Follow the money is a tried and true adage. Usually when the money stops coming in, the show is over. That looks to be the case with Donald Trump. He’s got a number of PACS and between them they took in $24 million in the past three months — which is quite impressive, unless you look on the other side of the ledger and realize that he spent $37 million during the same period of time, which makes a net loss of $13 million. Ouch. Daily Beast:
In real terms, Trump’s fundraising last quarter was actually something closer to $3.6 million—that’s how much he actually raised for his two main committees, which he can use for things like political activity, events, legal fees, and enriching his businesses. But while those two committees took in about $3.6 million, they also spent roughly $15.5 million on operating costs.

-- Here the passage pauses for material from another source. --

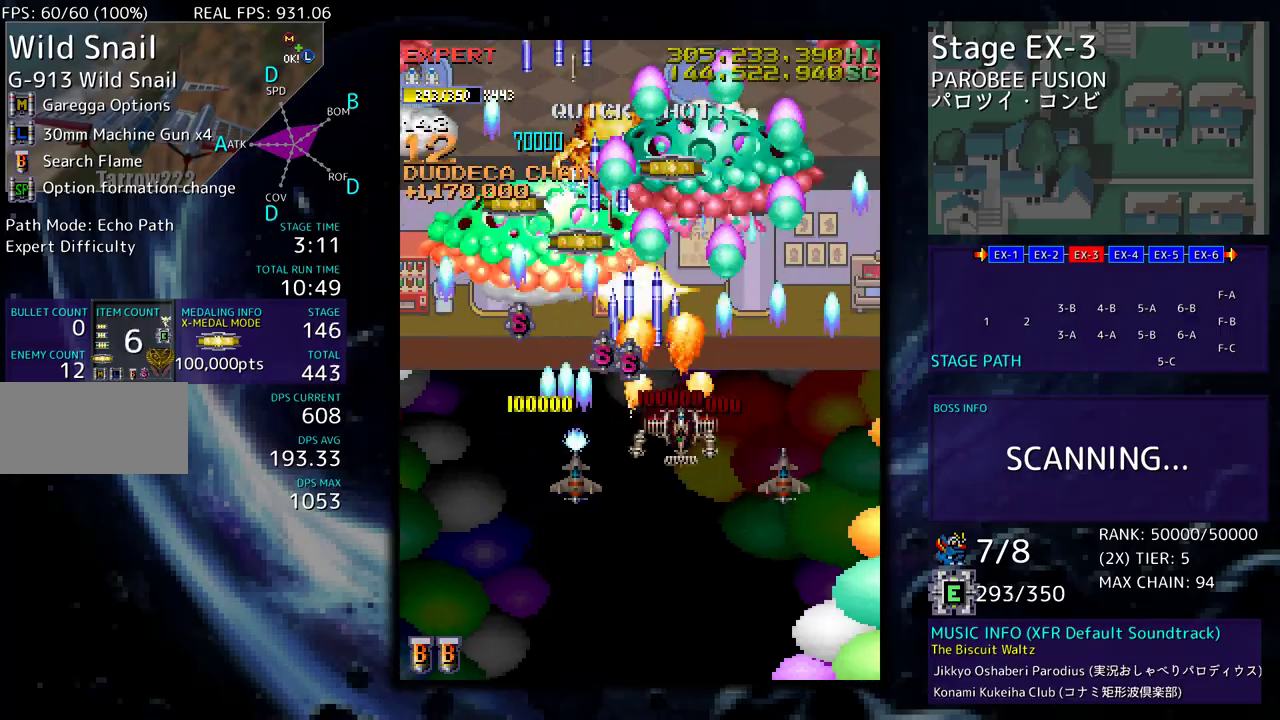
{"buttons": ["DPAD_DOWN", "DPAD_LEFT"], "events": [[133, "DPAD_RIGHT", "up"], [167, "DPAD_LEFT", "down"], [383, "DPAD_UP", "up"], [417, "DPAD_DOWN", "down"]]}
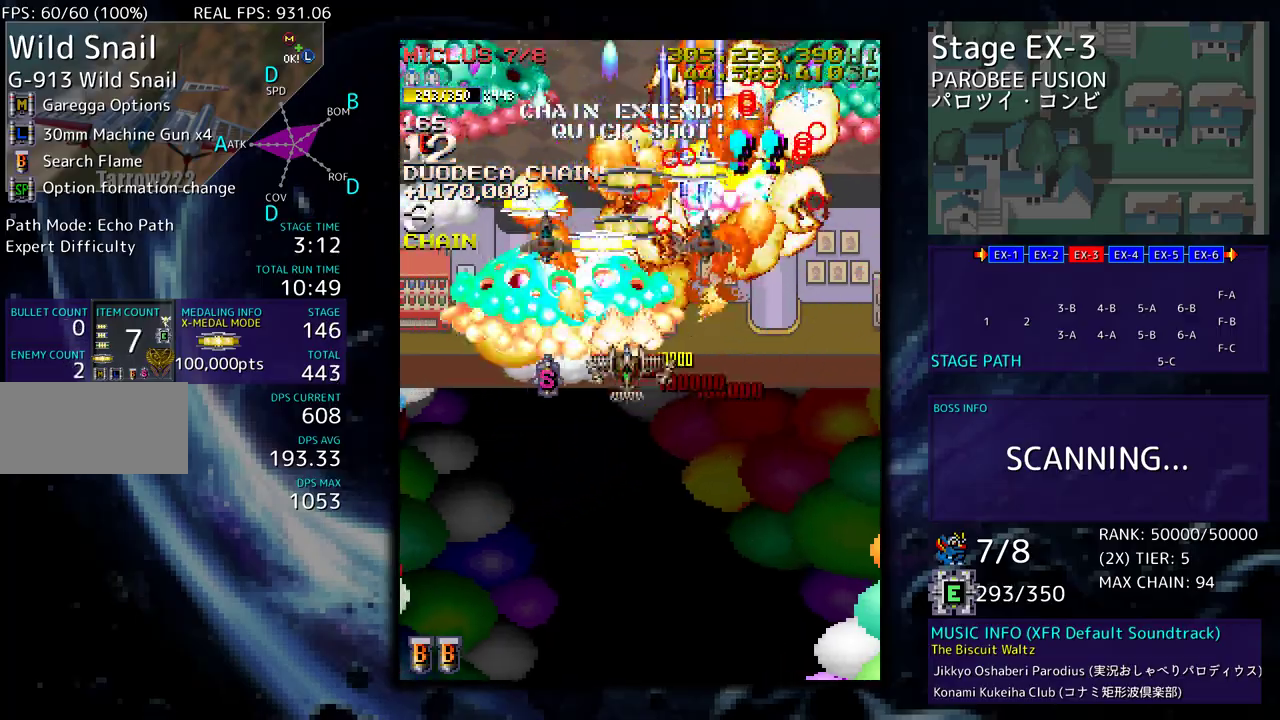
{"buttons": [], "events": [[133, "DPAD_DOWN", "up"], [183, "DPAD_UP", "down"], [217, "DPAD_LEFT", "up"], [233, "DPAD_RIGHT", "down"], [250, "DPAD_DOWN", "down"], [250, "DPAD_UP", "up"], [450, "DPAD_DOWN", "up"], [450, "DPAD_RIGHT", "up"]]}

Those losses didn’t stop Trump’s allies from boasting to the media that the ongoing federal investigation into his hoarding of government records was playing out as a political and financial win, claiming the legal boondoggle had only energized his MAGA base. In truth, they weren’t telling the whole story—the twice-impeached former president had been hemorrhaging cash all along, while apparently struggling to convert small-dollar donors. […]
This analysis is based on recent Federal Election Commission filings from Trump’s three active fundraising committees. Over the last three months, those groups spent a combined $23 million on services associated with raising money. Accounting for just those expenses, Trump walked away with a little over $1 million. But his other costs took a major bite—legal fees alone ate up $7.5 million—leaving him $13 million in the hole, all told.
Legal fees will eat up money every time and unfortunately, the direction that Trump’s fortunes are going right now, it doesn’t look like his legal dollar is going to decrease. Au contraire, if anything, that’s the area where he’s liable to be laying out the most cash in the foreseeable future.
According to FEC reports, Save America and MAGA PAC raised a combined total of a little more than $3.6 million from donations last quarter—a far cry from $24 million.
That’s because the $24 million was raised by the third group, a joint fundraising entity called “Save America Joint Fundraising Committee” (SAJFC), which handles almost all of Trump’s fundraising.
The only real purpose SAJFC serves is to act as a middleman. It doesn’t engage in political activity, but instead raises money directly from small-dollar donors and splits the proceeds between the two other Trump groups. And filings show that almost every dollar of the $3.6 million that Save America and MAGA PAC raised from donations in the last three months came from that group.
But even though SAJFC raised $24 million, it cost $22 million to get there. And as The Daily Beast reported on Thursday, more than $20 million of that spending went to services to help Trump raise money—things like web and text message ads, digital consulting, direct mail, donor lists, online merchant fees, and the like.
Trump still has his war chest, estimated at $92 million, which is more than the RNC has and don’t think that doesn’t rankle them. And that is most likely how Trump’s legal fees are going to get paid at all. Donor fatigue is a very real thing. So is a drop off in small dollar donors. Trump appears to be experiencing both of those things.
He’s still putting up posts regularly on Truth Social about how he’s the most popular candidate and the 2024 nomination is a shoo-in. Let’s see what’s left in the bank as he gets closer to the finish line.